Being approached by a potential buyer is exciting, especially when it comes as a surprise and there’s a large price tag attached. But, trying to negotiate directly with the buyer disadvantages you. Often resulting in a much lower sale price than what other buyers are willing to pay. Routine buyers are keenly aware of this, which is why they utilize professional advisors to assist in executing the deal.

Take a cue from their playbook, and ensure you also have skilled representation. Here are 12 reasons to hire a M&A advisory firm or investment banker when you’re approached about a sale:

1.   A M&A advisor acts as your quarterback managing the entire transaction

Managing the sale diverts attention from daily operations. This can cause the company to decline, negatively impacting value. It is nearly impossible to sell your company while running daily operations, without one or both sides of the equation suffering.

2.  A M&A advisor helps prepare your business for a sale, ensuring you put your best foot forward

Your company may not be prepared for a sale. This can cause it to look disorganized and weak. If you don’t put your best foot forward, the valuation will suffer.

3.  A M&A advisor creates competitive bidding and maximizes sale price.

A competitive bidding environment is always better for sellers. Why limit yourself to just one or two buyers? The right advisor can create a competitive bidding process that ensures you will maximize the sales price and not leave money on the table.

4.  A M&A advisor keeps deal momentum moving forward toward a closing.

Transactions can stall for myriad reasons. Some buyers use the lengthy nature of the sale process to wear down sellers in the hopes they will accept a lower price. An advisor ensures you are not worn down or worn out and sees the deal through to completion, ensuring it actually closes.

5.  A M&A advisor acts as your objective advocate.

Negotiations are fraught with emotion and challenges. A dispassionate and experienced approach is best.

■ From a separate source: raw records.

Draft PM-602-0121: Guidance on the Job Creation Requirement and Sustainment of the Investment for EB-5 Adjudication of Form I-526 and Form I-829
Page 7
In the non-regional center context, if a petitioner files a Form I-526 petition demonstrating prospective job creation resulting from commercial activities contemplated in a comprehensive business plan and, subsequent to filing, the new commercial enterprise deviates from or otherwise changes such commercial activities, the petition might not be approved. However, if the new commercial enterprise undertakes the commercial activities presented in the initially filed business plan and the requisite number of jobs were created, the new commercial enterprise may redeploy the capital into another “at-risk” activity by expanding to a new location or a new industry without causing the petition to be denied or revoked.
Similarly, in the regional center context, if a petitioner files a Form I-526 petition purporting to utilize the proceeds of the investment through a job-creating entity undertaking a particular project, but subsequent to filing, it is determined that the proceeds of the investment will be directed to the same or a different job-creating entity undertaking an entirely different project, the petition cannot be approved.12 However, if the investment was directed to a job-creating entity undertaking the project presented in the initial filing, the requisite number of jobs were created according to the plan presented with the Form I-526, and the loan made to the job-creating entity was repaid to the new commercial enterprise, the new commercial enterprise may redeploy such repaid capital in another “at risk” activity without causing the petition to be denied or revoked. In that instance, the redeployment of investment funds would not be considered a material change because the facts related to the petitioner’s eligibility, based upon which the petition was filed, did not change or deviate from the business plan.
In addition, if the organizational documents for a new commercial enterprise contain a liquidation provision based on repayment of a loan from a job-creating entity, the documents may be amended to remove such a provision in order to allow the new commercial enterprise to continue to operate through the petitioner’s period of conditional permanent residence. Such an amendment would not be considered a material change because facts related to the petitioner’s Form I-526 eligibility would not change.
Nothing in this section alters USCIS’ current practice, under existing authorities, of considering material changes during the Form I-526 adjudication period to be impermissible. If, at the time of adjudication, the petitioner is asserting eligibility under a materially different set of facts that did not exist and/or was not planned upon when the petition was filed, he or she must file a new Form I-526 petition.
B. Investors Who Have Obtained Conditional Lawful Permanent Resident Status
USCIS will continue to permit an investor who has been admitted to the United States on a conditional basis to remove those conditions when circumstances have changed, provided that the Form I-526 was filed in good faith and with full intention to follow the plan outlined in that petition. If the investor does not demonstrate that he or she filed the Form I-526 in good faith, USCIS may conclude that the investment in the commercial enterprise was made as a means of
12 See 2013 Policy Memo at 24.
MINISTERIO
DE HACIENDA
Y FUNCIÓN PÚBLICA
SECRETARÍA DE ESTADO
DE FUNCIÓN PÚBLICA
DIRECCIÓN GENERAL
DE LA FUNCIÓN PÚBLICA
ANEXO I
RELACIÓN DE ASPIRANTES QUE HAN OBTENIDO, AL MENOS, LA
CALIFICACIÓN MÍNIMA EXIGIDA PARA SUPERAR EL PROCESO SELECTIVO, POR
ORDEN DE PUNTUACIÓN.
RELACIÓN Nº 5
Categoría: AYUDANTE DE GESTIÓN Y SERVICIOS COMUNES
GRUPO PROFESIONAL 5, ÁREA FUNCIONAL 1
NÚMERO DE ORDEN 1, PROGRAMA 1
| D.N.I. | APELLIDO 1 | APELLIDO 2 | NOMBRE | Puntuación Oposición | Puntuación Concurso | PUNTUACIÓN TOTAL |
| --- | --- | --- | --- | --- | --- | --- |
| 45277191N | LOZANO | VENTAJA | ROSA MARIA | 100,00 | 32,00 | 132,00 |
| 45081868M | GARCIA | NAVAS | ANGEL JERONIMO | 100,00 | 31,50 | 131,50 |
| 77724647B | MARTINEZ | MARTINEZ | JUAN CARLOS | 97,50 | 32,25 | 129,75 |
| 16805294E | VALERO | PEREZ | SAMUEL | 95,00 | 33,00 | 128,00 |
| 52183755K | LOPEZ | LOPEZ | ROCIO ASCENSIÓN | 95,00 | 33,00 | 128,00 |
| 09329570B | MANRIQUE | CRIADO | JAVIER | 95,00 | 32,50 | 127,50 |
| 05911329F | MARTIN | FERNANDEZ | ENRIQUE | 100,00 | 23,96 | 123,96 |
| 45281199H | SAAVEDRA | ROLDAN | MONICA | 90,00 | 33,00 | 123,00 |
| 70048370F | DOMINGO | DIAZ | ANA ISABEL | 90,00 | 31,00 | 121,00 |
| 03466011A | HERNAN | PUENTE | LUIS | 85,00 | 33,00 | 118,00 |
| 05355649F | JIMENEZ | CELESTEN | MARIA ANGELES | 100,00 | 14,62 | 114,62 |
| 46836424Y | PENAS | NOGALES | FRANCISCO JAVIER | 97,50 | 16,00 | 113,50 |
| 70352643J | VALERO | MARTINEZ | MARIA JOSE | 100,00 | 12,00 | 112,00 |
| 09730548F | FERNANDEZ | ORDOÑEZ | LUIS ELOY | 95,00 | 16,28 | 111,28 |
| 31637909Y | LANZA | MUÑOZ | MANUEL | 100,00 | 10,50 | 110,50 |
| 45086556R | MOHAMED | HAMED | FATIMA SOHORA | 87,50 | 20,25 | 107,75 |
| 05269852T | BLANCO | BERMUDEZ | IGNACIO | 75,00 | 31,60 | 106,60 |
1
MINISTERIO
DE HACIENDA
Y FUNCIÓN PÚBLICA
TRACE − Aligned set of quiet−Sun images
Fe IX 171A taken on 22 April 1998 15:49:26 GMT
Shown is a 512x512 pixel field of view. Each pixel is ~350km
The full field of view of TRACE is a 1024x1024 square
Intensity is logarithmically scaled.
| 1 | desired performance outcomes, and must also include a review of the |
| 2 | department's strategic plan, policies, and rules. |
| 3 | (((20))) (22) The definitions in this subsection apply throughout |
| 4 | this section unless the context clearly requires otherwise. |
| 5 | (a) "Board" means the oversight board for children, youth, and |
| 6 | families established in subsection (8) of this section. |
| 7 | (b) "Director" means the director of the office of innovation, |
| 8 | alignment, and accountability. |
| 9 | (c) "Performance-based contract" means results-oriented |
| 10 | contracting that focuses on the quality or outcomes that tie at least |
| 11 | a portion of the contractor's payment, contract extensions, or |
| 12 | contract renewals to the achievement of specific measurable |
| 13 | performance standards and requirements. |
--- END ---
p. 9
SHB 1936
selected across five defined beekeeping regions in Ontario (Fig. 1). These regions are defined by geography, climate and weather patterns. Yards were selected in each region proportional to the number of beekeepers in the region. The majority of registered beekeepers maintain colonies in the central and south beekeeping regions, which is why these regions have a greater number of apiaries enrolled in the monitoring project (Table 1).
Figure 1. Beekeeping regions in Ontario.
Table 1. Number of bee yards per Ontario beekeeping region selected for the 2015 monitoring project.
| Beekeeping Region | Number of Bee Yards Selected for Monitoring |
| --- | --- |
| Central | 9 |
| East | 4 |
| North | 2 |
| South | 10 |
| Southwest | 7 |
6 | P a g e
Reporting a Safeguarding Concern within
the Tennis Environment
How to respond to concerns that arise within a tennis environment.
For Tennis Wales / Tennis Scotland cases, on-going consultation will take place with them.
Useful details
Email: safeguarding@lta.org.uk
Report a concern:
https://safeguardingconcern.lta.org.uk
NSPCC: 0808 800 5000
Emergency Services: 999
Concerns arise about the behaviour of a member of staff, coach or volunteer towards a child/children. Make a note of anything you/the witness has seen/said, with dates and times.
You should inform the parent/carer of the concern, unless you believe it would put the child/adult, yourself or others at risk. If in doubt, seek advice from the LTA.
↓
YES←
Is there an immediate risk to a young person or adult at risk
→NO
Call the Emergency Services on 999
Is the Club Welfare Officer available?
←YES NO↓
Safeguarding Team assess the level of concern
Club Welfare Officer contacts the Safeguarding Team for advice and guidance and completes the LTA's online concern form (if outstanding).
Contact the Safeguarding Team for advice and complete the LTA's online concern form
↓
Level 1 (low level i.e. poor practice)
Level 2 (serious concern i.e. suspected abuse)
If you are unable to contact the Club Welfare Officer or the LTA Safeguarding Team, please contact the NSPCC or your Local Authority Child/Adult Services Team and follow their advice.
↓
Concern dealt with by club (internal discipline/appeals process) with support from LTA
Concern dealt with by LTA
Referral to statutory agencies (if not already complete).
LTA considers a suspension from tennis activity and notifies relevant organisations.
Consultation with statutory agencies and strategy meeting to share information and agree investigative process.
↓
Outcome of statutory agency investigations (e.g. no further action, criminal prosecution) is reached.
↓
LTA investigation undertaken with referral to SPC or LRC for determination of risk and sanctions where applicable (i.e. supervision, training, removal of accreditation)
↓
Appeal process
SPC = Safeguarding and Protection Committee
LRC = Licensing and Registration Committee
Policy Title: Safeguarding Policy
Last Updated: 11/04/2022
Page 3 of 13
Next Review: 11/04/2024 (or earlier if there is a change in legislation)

An M&A advisor buffers you from the process acting on your behalf while minimizing emotions.

6.  A M&A advisor helps you set reasonable expectations.

How do you know what a reasonable offer is? How do you know when to walk away, which terms to change, and what is standard in your industry? Your advisor offers expertise that can help you set reasonable expectations.

7.  A M&A advisor shields you so that your relationship with the buyer remains positive and intact.

The right advisor ensures your relationship with the buyer remains strong even when you engage in tough-minded negotiations. They play the bad cop so that you and the buyer can remain friendly.

8.  A M&A advisor helps reduce the risk of surprises that hurt value.

Unpleasant surprises during due diligence can result in unfavorable price adjustments. An advisor prepares you for this process, reducing the risk of negative adjustments.

9.  A M&A advisor provides you with real-world experience gained from years of doing deals.

You may be an experienced business owner, but you almost certainly have not sold a number of companies. An M&A advisor has. They level the playing field, ensuring that a savvy buyer does not take advantage of your comparative selling inexperience.

10.  A M&A advisor lends credibility to the deal.

A M&A advisor lends credibility to the transaction, cuts through the noise from competing deals and shows the buyer that you are serious and intend to undertake a professional sales process.

11.  A M&A advisor minimizes the risk of costly mistakes.

Advisors have seen the most common mistakes that both sides make, some which result in much lower valuations and failed deals. This means you can learn from others’ mistakes without making those mistakes yourself.

12.  A M&A advisor highlights the value inherent in your business.

The truth is that buyers, on their own, often fail to see the full value inherent in your company —and they certainly won’t pay a premium for it. The right advisory team helps buyers see real value, thereby helping you maximize the sale price without forcing you to divert your attention from running your company.